> _Exercise directions_
Restate word for word the lines below from the one that has "ერთგულ ყულაბაში და" through the one that has "Save my name, email, and website in this", keeping both and dropping all pictures.

Data extracted from a collection
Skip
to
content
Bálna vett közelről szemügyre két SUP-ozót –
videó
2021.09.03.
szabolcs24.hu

--

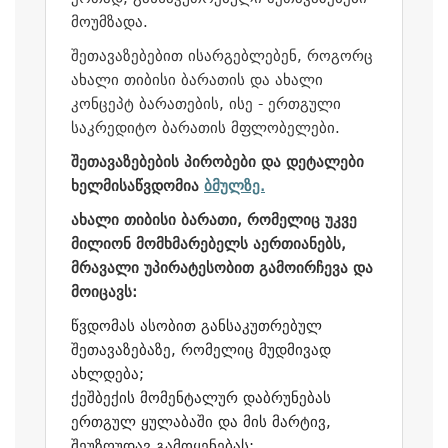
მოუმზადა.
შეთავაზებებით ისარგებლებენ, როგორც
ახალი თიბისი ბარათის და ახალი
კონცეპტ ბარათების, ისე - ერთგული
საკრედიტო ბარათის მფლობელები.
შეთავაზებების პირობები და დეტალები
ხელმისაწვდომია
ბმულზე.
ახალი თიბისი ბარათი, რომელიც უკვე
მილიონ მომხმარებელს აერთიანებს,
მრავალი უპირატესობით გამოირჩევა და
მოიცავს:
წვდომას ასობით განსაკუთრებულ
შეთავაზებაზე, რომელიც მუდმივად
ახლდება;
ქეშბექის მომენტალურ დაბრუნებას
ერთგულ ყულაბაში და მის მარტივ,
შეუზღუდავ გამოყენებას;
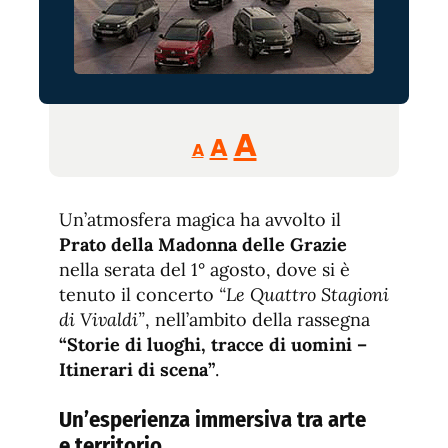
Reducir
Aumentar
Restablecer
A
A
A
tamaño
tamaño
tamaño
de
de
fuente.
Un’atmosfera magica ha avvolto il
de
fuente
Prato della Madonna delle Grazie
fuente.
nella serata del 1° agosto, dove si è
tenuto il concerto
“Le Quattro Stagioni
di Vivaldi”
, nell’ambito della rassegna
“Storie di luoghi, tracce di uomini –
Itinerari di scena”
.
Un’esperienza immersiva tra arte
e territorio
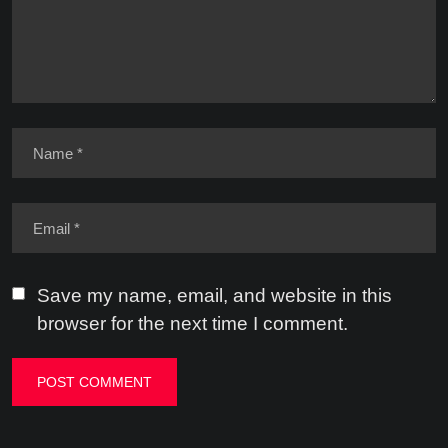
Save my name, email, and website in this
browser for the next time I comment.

...

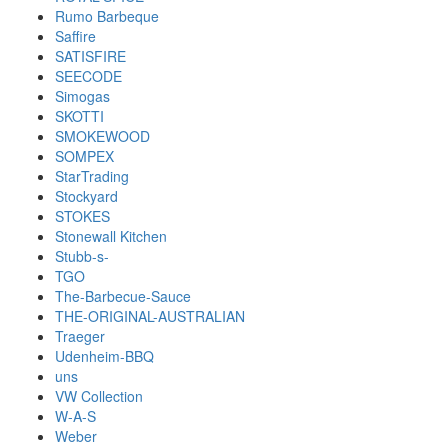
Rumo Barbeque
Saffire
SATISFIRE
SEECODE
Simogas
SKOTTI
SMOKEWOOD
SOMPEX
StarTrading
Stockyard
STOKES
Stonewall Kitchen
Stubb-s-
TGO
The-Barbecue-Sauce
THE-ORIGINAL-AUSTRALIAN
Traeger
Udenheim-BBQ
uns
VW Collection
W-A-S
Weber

> _Output for this exercise_
ერთგულ ყულაბაში და მის მარტივ,
შეუზღუდავ გამოყენებას;
Reducir
Aumentar
Restablecer
A
A
A
tamaño
tamaño
tamaño
de
de
fuente.
Un’atmosfera magica ha avvolto il
de
fuente
Prato della Madonna delle Grazie
fuente.
nella serata del 1° agosto, dove si è
tenuto il concerto
“Le Quattro Stagioni
di Vivaldi”
, nell’ambito della rassegna
“Storie di luoghi, tracce di uomini –
Itinerari di scena”
.
Un’esperienza immersiva tra arte
e territorio
Save my name, email, and website in this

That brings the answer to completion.